The Chief Medicare actuary, however,claims that it is highly improbable that the cuts to Medicare providers, that are necessary to make Medicare more solvent, will ever happen. Congress , so far, repeatedly postponed the looming SGR formula cut so that now to belatedly enact them would bring about a 30% cut in Medicare fees for physicians. This would cause an even greater exodus from Medicare on the part of physicians, particularly primary care docs-internists and family physicians, at a time when some 31 millions folks will have recently obtained health insurance and will be seeking primary care.At least some of these will have plans that will pay more than Medicare.Further with the cuts to Medicare Advantage more senior will be looking for primary care docs in the traditional Medicare program.

So, if Congress would re-grow a spine and invoke the cuts to Medicare it may well be the case that Medicare patients will struggle to find primary care and lines will form. If they don't, the allegedly effect of making Medicare more solvent will not occur.In any event lines will form. Shortages are one foreseeable consequence of price controls and University of Chicago Law School professor, Richard Epstein, has characterized the health care bill as a giant mishmash ( my paraphrasing ) of price controls.
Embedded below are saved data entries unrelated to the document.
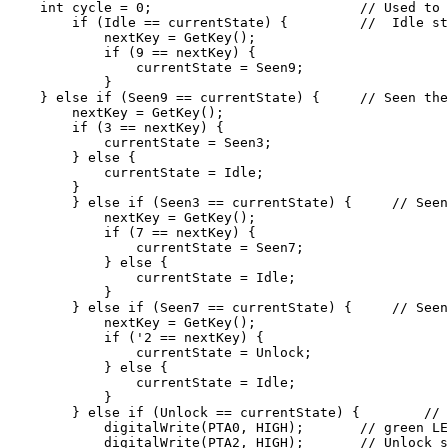
    int cycle = 0;                          // Used to 
        if (Idle == currentState) {         //  Idle st
            nextKey = GetKey();

            if (9 == nextKey) {

                currentState = Seen9;

            }

    } else if (Seen9 == currentState) {     // Seen the
        nextKey = GetKey();

        if (3 == nextKey) {

            currentState = Seen3;

        } else {

            currentState = Idle;

        }

        } else if (Seen3 == currentState) {     // Seen
            nextKey = GetKey();

            if (7 == nextKey) {

                currentState = Seen7;

            } else {

                currentState = Idle;

            }

        } else if (Seen7 == currentState) {     // Seen
            nextKey = GetKey();

            if ('2 == nextKey) {

                currentState = Unlock;

            } else {

                currentState = Idle;

            }

        } else if (Unlock == currentState) {        // 
            digitalWrite(PTA0, HIGH);       // green LE
            digitalWrite(PTA2, HIGH);       // Unlock s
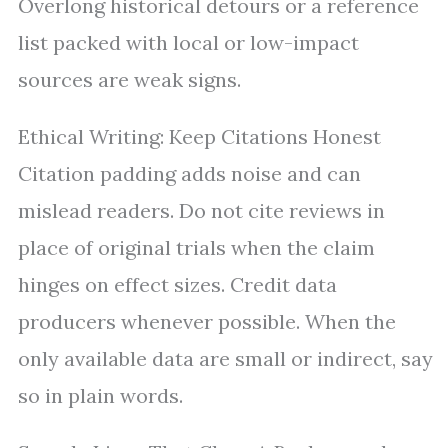
Overlong historical detours or a reference
list packed with local or low-impact
sources are weak signs.
Ethical Writing: Keep Citations Honest
Citation padding adds noise and can
mislead readers. Do not cite reviews in
place of original trials when the claim
hinges on effect sizes. Credit data
producers whenever possible. When the
only available data are small or indirect, say
so in plain words.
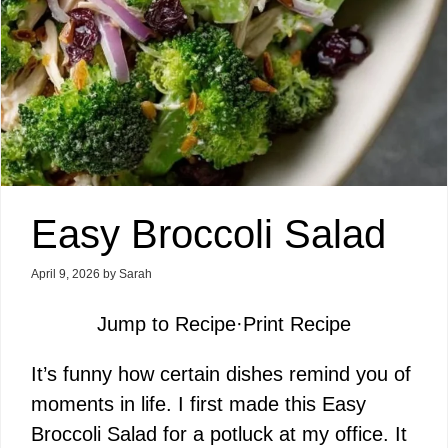
Easy Broccoli Salad
April 9, 2026
by
Sarah
Jump to Recipe
·
Print Recipe
It’s funny how certain dishes remind you of
moments in life. I first made this Easy
Broccoli Salad for a potluck at my office. It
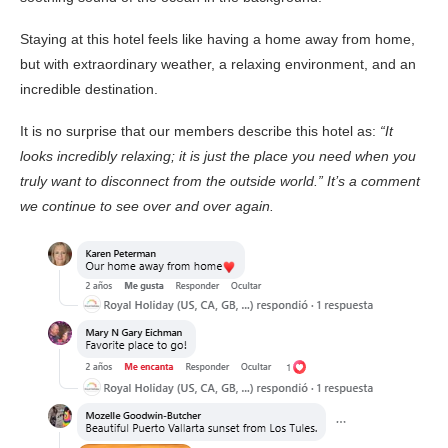
Staying at this hotel feels like having a home away from home,
but with extraordinary weather, a relaxing environment, and an
incredible destination.
It is no surprise that our members describe this hotel as:
“It
looks incredibly relaxing; it is just the place you need when you
truly want to disconnect from the outside world.” It’s a comment
we continue to see over and over again.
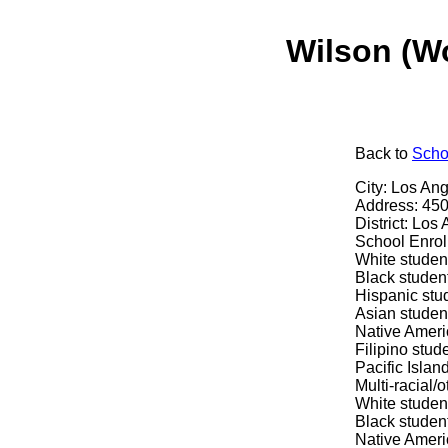
Wilson (W
Back
to
Scho
City: Los An
Address: 450
District: Los
School Enrol
White studen
Black studen
Hispanic stu
Asian studen
Native Ameri
Filipino stud
Pacific Islan
Multi-racial/
White studen
Black studen
Native Ameri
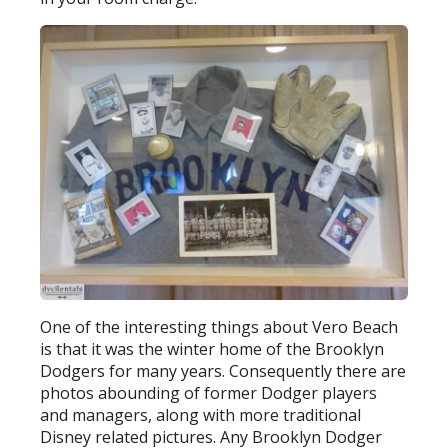
One of the interesting things about Vero Beach
is that it was the winter home of the Brooklyn
Dodgers for many years. Consequently there are
photos abounding of former Dodger players
and managers, along with more traditional
Disney related pictures. Any Brooklyn Dodger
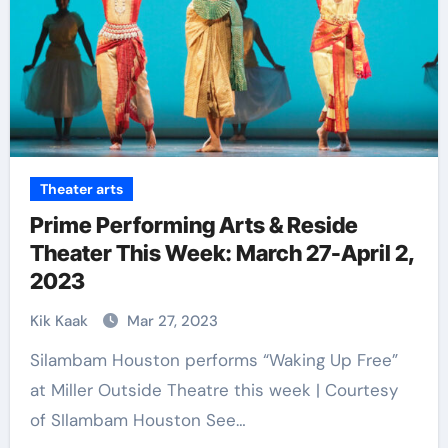
Theater arts
Prime Performing Arts & Reside
Theater This Week: March 27-April 2,
2023
Kik Kaak
Mar 27, 2023
Silambam Houston performs “Waking Up Free”
at Miller Outside Theatre this week | Courtesy
of SIlambam Houston See…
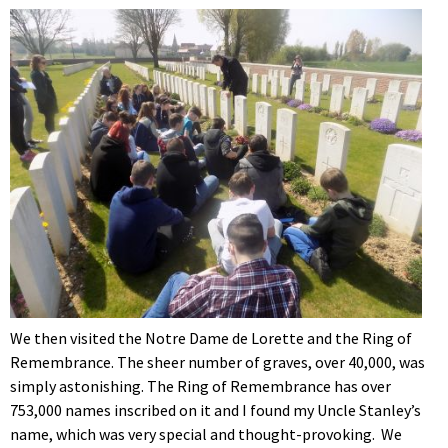
We then visited the Notre Dame de Lorette and the Ring of
Remembrance. The sheer number of graves, over 40,000, was
simply astonishing. The Ring of Remembrance has over
753,000 names inscribed on it and I found my Uncle Stanley’s
name, which was very special and thought-provoking. We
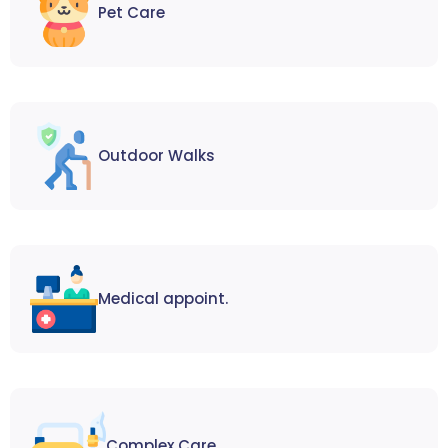
Pet Care
Outdoor Walks
Medical appoint.
Complex Care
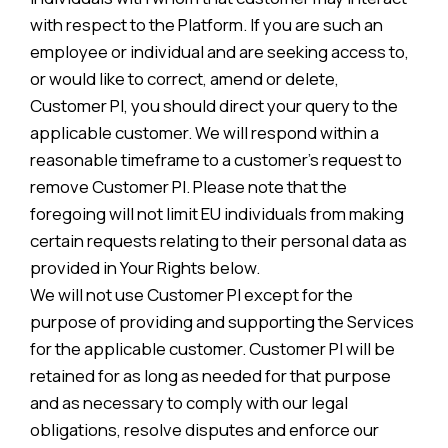
with respect to the Platform. If you are such an
employee or individual and are seeking access to,
or would like to correct, amend or delete,
Customer PI, you should direct your query to the
applicable customer. We will respond within a
reasonable timeframe to a customer’s request to
remove Customer PI. Please note that the
foregoing will not limit EU individuals from making
certain requests relating to their personal data as
provided in Your Rights below.
We will not use Customer PI except for the
purpose of providing and supporting the Services
for the applicable customer. Customer PI will be
retained for as long as needed for that purpose
and as necessary to comply with our legal
obligations, resolve disputes and enforce our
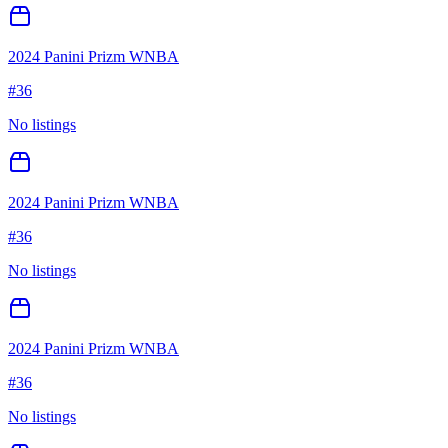
2024 Panini Prizm WNBA
#
36
No listings
2024 Panini Prizm WNBA
#
36
No listings
2024 Panini Prizm WNBA
#
36
No listings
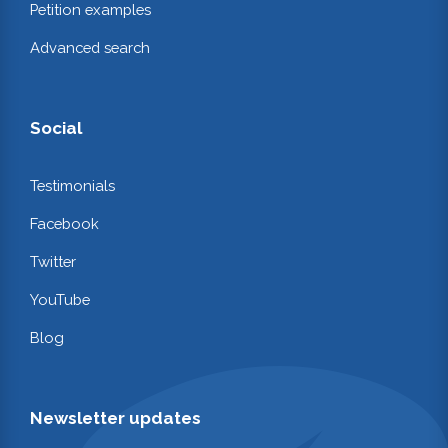
Petition examples
Advanced search
Social
Testimonials
Facebook
Twitter
YouTube
Blog
Newsletter updates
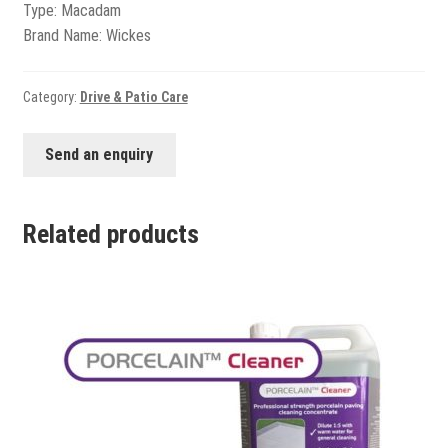
View all
Type: Macadam
Brand Name: Wickes
Delivery
Testimonials
Category:
Drive & Patio Care
Previous Work
Send an enquiry
Related products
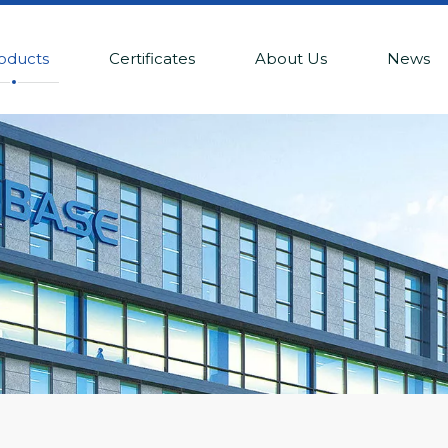
oducts
Certificates
About Us
News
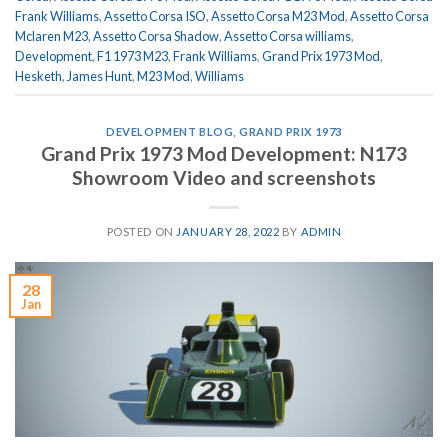
Frank Williams
,
Assetto Corsa ISO
,
Assetto Corsa M23 Mod
,
Assetto Corsa
Mclaren M23
,
Assetto Corsa Shadow
,
Assetto Corsa williams
,
Development
,
F1 1973 M23
,
Frank Williams
,
Grand Prix 1973 Mod
,
Hesketh
,
James Hunt
,
M23 Mod
,
Williams
DEVELOPMENT BLOG
,
GRAND PRIX 1973
Grand Prix 1973 Mod Development: N173
Showroom Video and screenshots
POSTED ON
JANUARY 28, 2022
BY
ADMIN
28
Jan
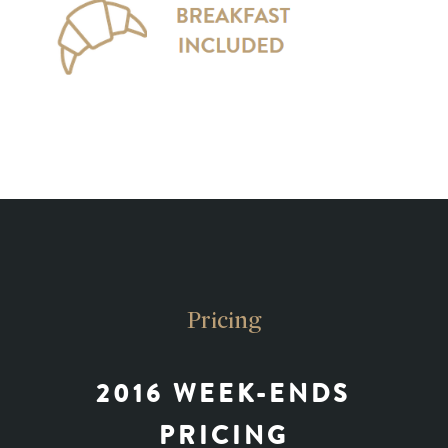
Pricing
2016 WEEK-ENDS
PRICING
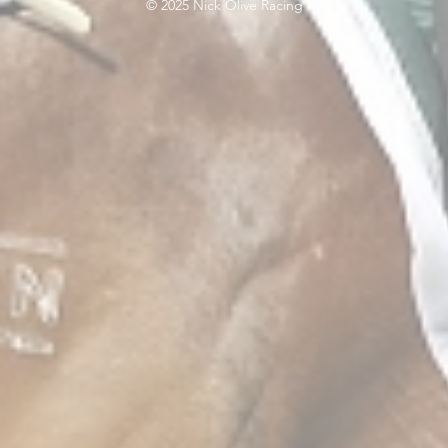
© 2025 Nick Olive Racing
If the cuts do occur it is projected (by the Medicare Trustees) that Medicare reimbursements will fall below those of Medicaid by 2019. How many internists will participate in Medicare with that level of reimbursement? How many internists accept Medicaid patients now? The leadership at AMA and ACP should have second thoughts for sponsoring a plan that would so seriously reduce access to care by the Medicare population.See here for John Goodman's comments about Medicare projections.

President Obama in a recent radio address and Paul Krugman in a recent column ( see here) and a spokesman for the American College of Physicians in a recent blog all heralded the projected increased soundness of Medicare.We were not told much if anything specifically about the report of the Medicare's chief actuary regarding the implausibility of the cuts to Medicare actually happening and thereby the savings evaporating.The wink-wink-nudge-nudge dance and the attempts try to find the right shade of pig lipstick continue.

1 comment:

Anonymous said...

How long can Congress play kick-the-can with the SGR mandated cut in Medicare?